Wait, some of you are still stuck on that one. So we’ll ask a different question: Why Trooper Taylor?

As in … why did Trooper Taylor decide to leave Oklahoma State, and other, higher-paying offers on the table to come to Auburn?

Why, when he had coordinator status in Stillwater, Okla.? Why, when, as he told reporters Thursday, he had offers for more money to go other places?

Why would Trooper Taylor, one of the hottest coaches and recruiters in the game, take an assistant’s gig at a place that was, just weeks before, a national punchline?

Why would he come to work for a guy who is 5-19 as a head coach when he could be a head coach himself?

Why?

Curtis Luper? Sure, that had something to do with it. Taylor and Luper, who Chizik hired away from Oklahoma State to coach running backs at AU, are close friends.

But that just got Chizik a sitdown with Taylor.

The rest, well, that was up to the cleaning lady.

“If you treat the cleaning lady right, the rest of us have a chance,” Taylor said.

Huh?

See, Taylor is one of 16 kids. Family isn’t just Christmas and Thanksgiving. It’s not something you put on for guests. It’s Monday mornings, early. It’s the good and the bad. It’s a way of life.

Entries taken from a collection:
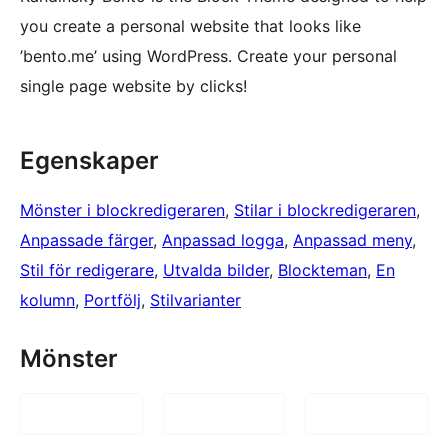
you create a personal website that looks like
’bento.me’ using WordPress. Create your personal
single page website by clicks!
Egenskaper
Mönster i blockredigeraren
, 
Stilar i blockredigeraren
, 
Anpassade färger
, 
Anpassad logga
, 
Anpassad meny
, 
Stil för redigerare
, 
Utvalda bilder
, 
Blockteman
, 
En
kolumn
, 
Portfölj
, 
Stilvarianter
Mönster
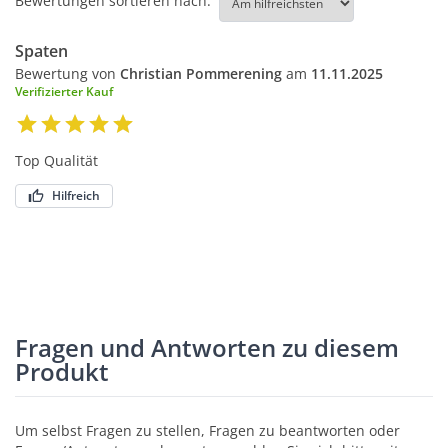
Bewertungen sortieren nach:
Spaten
Bewertung von
Christian Pommerening
am
11.11.2025
Verifizierter Kauf
Top Qualität
Hilfreich
Fragen und Antworten zu diesem
Produkt
Um selbst Fragen zu stellen, Fragen zu beantworten oder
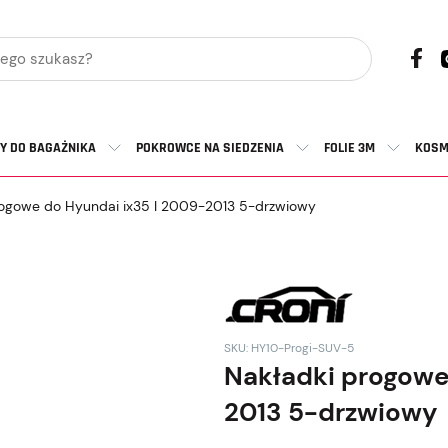
Y DO BAGAŻNIKA
POKROWCE NA SIEDZENIA
FOLIE 3M
KOSM
ogowe do Hyundai ix35 I 2009-2013 5-drzwiowy
SKU: HY10-Progi-SUV-5
Nakładki progowe
2013 5-drzwiowy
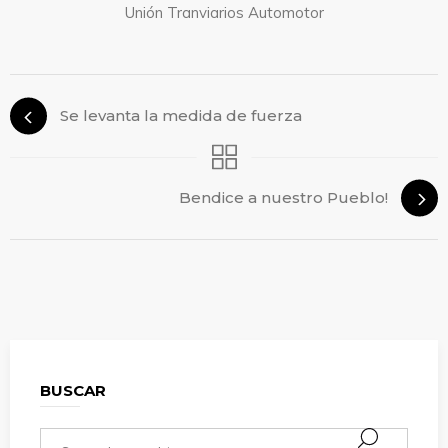
Unión Tranviarios Automotor
Se levanta la medida de fuerza
Bendice a nuestro Pueblo!
BUSCAR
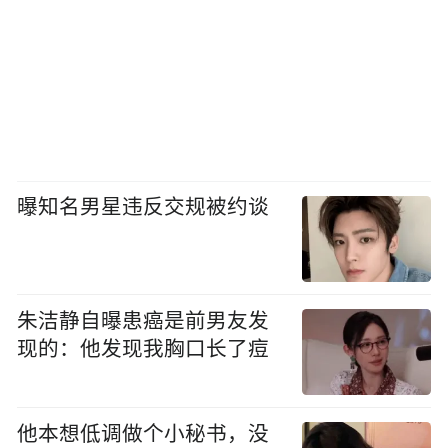
曝知名男星违反交规被约谈
朱洁静自曝患癌是前男友发
现的：他发现我胸口长了痘
他本想低调做个小秘书，没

• **REQUIREMENT**:
Could you write the next part of the column on Trooper Taylor's move to Auburn, starting right after its final sentence?

• **ANSWER TO THE EXERCISE**:
And for Taylor, it’s everything.

He knows it when he sees it. Why? Because he’s always looking.

“You’ll hear me beating that horse to death, but I grew up in a family of 16,” Taylor said. “I was number 10 out of 16. It was eight boys and eight girls. So to me, I don’t take that family stuff lightly.

“Then when I had a chance to meet with the athletic director, those were the first things out of his mouth.”

But that could have been just for show. You know, the smile you put on for your son’s girlfriend the first time he brings her home.

“When you go on a campus, everybody’s trying to show you the great things, and shine your shoes and do all that,” Taylor said. “But you can coach people up to say the right things.”

Everyone, except the cleaning lady. You can’t coach her up.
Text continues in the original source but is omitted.